▶ _Kurze Aufgabe 1_
Welche jährliche Kapazität ist laut dem Text über die Gaspipelines für die Leitungen von Turkish Stream geplant?

▶ _Angezeigter Text_
***
Ein Wendepunkt in den russisch-europäischen Gasbeziehungen war das Aus des Pipeline-Projekts "South Stream". Das 40-Milliarden-Euro-Projekt war einst eines der Lieblingsvorhaben des russischen Präsidenten Wladimir Putins. Es sollte sicherstellen, dass der Gastransit nach Europa über die Ukraine künftig hinfällig wird. Mit Nord Stream, einer Pipeline von Russland über die Ostsee nach Deutschland, konnte Moskau 2011 einen Teilerfolg erzielen. South Stream sollte das Vorhaben schließlich komplettieren, indem die Pipeline die südosteuropäischen Länder bis nach Österreich mit Gas versorgt.

Allein, es wollte nicht klappen mit der südlichen Route. Brüssel bestand bei South Stream auf der Einhaltung des sogenannten "Dritten Energieliberalisierungspakets" der EU. Dieses fordert - aus Wettbewerbsgründen - eine Trennung zwischen Gasproduzenten, Pipelinebesitzer und dem Nutzer der Kapazität. Putin warf schließlich im Dezember des Vorjahres das Handtuch. "Wenn Europa dieses Projekt nicht will, dann wird es nicht verwirklicht", sagte er in Ankara. "Wir werden dann unsere Energiequellen in andere Regionen der Welt leiten."

Turkish Stream auf "Hold"

Der Ankündigung zum Trotz: Russland ist freilich weiterhin am für ihn lukrativen europäischen Markt interessiert. Seit dem Aus von South Stream versucht Moskau intensiv, Alternativrouten nach Europa zu identifizieren. Als erstes, noch Ende 2014, wurde das Projekt "Turkish Stream" aus der Taufe gehoben. Die Leitungen aus Russland mit einer geplanten Kapazität von 63 Milliarden Kubikmetern jährlich sollen ebenso wie bei South Stream geplant durch das Schwarze Meer führen, aber nicht im bulgarischen Varna landen, sondern eben in der Türkei. Von dort, so ließ man damals ausrichten, möchten doch die Europäer ihr Gas künftig selbst abholen.

Doch auch hier ist viel schon wieder anders als zu Anfang angekündigt. War erst die Rede von vier Strängen, so gibt es nun kaum einen Experten, der mehr als einen Strang für wirtschaftlich erachtet. Zudem fordern die Türken einen größeren Preisnachlass, als Moskau bereit ist zu geben. Gleichzeitig gibt es aktuell keine Regierung in Ankara, mit der man das Projekt vorantreiben könnte. Und hier stellt sich angesichts der Entwicklungen im Nahen Osten auch die Frage, ob die Türkei ein verlässlicheres Transitland als die Ukraine sein würde.
***
▶ _Ausgelesene Datensätze_
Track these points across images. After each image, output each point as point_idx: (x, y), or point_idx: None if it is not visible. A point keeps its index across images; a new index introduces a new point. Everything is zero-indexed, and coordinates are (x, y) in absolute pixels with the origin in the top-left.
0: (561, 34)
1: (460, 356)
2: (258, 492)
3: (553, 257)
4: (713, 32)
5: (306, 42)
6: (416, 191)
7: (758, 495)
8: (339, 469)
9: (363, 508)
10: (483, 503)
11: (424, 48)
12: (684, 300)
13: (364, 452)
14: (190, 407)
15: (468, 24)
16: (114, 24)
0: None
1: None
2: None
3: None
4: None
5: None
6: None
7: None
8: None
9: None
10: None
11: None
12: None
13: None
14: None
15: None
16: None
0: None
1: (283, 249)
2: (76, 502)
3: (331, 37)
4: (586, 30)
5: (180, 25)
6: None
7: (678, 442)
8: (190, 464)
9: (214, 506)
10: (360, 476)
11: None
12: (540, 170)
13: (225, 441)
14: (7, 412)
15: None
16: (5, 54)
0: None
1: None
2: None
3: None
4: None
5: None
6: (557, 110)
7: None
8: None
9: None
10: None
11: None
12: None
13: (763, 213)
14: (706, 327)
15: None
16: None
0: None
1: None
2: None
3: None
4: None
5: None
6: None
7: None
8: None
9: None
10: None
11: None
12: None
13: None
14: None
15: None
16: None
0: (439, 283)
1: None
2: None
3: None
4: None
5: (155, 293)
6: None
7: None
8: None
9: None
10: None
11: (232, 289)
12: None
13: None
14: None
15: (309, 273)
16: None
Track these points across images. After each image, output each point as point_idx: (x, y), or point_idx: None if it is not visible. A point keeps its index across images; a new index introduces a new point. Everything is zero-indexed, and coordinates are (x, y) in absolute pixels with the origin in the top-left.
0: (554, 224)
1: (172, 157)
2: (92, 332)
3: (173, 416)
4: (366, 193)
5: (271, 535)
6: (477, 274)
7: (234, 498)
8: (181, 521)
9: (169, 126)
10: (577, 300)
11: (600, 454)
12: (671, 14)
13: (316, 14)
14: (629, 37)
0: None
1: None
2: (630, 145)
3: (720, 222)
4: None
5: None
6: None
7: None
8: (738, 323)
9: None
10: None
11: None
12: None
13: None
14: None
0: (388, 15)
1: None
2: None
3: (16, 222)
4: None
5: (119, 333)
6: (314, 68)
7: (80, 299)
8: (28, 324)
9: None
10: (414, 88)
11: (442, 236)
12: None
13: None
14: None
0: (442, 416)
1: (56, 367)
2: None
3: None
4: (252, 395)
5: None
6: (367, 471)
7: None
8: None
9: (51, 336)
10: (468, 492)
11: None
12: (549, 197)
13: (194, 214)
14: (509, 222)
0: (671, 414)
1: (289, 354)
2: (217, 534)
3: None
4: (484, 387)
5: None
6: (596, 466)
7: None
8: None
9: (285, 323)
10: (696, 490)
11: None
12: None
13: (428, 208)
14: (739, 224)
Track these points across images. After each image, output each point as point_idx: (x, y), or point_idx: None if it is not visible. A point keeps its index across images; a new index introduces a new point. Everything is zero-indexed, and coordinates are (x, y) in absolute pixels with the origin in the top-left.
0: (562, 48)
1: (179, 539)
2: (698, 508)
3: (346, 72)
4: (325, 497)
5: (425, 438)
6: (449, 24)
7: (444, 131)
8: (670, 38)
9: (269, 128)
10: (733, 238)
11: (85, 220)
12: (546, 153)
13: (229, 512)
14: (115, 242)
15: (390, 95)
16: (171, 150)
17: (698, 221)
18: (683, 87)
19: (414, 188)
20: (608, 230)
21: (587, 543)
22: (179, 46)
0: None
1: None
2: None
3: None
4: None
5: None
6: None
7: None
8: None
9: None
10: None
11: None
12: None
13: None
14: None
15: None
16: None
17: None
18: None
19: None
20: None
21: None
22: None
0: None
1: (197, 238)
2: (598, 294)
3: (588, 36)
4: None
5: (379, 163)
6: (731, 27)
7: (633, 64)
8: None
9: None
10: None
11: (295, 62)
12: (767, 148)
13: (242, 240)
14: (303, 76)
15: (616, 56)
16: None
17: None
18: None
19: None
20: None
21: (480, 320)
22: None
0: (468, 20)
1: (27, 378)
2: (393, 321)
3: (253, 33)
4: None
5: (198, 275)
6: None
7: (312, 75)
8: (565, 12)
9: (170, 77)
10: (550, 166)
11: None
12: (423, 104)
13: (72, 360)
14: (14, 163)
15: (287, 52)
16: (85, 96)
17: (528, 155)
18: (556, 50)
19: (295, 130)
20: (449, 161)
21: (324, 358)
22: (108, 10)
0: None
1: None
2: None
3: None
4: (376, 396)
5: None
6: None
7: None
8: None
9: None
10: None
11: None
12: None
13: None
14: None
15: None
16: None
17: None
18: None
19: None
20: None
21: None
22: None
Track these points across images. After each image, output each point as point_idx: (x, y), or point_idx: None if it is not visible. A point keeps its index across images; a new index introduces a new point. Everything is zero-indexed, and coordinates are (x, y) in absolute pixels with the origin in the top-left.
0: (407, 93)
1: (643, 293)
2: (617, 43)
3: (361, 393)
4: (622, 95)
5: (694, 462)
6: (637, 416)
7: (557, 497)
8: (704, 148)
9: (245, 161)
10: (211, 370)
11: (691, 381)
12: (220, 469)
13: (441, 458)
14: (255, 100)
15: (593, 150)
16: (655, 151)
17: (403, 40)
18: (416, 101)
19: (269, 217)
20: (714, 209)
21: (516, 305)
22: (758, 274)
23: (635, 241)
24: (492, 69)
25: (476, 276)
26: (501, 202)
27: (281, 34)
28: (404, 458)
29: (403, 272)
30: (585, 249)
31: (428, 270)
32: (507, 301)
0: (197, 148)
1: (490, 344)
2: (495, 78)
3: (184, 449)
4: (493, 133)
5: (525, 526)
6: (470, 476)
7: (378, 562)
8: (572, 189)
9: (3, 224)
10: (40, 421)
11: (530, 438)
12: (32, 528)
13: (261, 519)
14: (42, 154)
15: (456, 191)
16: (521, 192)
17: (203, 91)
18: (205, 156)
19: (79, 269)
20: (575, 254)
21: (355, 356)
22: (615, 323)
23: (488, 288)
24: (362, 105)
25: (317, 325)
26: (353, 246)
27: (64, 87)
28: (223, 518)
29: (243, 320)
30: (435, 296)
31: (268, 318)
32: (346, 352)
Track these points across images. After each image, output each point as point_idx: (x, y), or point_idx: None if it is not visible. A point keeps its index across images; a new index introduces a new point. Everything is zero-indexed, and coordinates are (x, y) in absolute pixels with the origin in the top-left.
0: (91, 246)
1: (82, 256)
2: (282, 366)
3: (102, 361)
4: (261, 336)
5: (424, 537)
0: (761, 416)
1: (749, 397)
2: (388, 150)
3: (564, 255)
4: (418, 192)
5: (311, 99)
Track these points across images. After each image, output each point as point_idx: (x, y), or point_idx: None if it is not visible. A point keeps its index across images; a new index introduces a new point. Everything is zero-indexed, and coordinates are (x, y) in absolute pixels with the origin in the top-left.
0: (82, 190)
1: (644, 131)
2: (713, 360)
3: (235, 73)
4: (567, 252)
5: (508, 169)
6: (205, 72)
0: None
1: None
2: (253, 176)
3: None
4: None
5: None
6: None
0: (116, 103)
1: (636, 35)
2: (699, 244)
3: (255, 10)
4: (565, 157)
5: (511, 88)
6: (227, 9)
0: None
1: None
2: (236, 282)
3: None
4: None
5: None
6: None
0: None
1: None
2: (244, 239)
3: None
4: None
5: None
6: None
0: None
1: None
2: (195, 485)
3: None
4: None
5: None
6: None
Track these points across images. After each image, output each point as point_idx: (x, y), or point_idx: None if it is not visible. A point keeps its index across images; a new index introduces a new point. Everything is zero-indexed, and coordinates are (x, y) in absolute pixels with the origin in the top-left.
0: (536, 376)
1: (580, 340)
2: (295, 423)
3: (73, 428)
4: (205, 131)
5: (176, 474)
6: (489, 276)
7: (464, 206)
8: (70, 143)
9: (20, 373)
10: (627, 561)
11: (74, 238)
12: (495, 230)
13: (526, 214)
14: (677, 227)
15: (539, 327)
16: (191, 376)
***
▶ _Kurze Aufgabe 2_
Gib die Datensätze unverändert wieder, und zwar alles vom Anfang der Datensätze bis einschließlich der Zeile, die „12: (540, 170)“ enthält.

▶ _Richtiges Ergebnis 1_
63 Milliarden Kubikmeter.

▶ _Richtiges Ergebnis 2_
Track these points across images. After each image, output each point as point_idx: (x, y), or point_idx: None if it is not visible. A point keeps its index across images; a new index introduces a new point. Everything is zero-indexed, and coordinates are (x, y) in absolute pixels with the origin in the top-left.
0: (561, 34)
1: (460, 356)
2: (258, 492)
3: (553, 257)
4: (713, 32)
5: (306, 42)
6: (416, 191)
7: (758, 495)
8: (339, 469)
9: (363, 508)
10: (483, 503)
11: (424, 48)
12: (684, 300)
13: (364, 452)
14: (190, 407)
15: (468, 24)
16: (114, 24)
0: None
1: None
2: None
3: None
4: None
5: None
6: None
7: None
8: None
9: None
10: None
11: None
12: None
13: None
14: None
15: None
16: None
0: None
1: (283, 249)
2: (76, 502)
3: (331, 37)
4: (586, 30)
5: (180, 25)
6: None
7: (678, 442)
8: (190, 464)
9: (214, 506)
10: (360, 476)
11: None
12: (540, 170)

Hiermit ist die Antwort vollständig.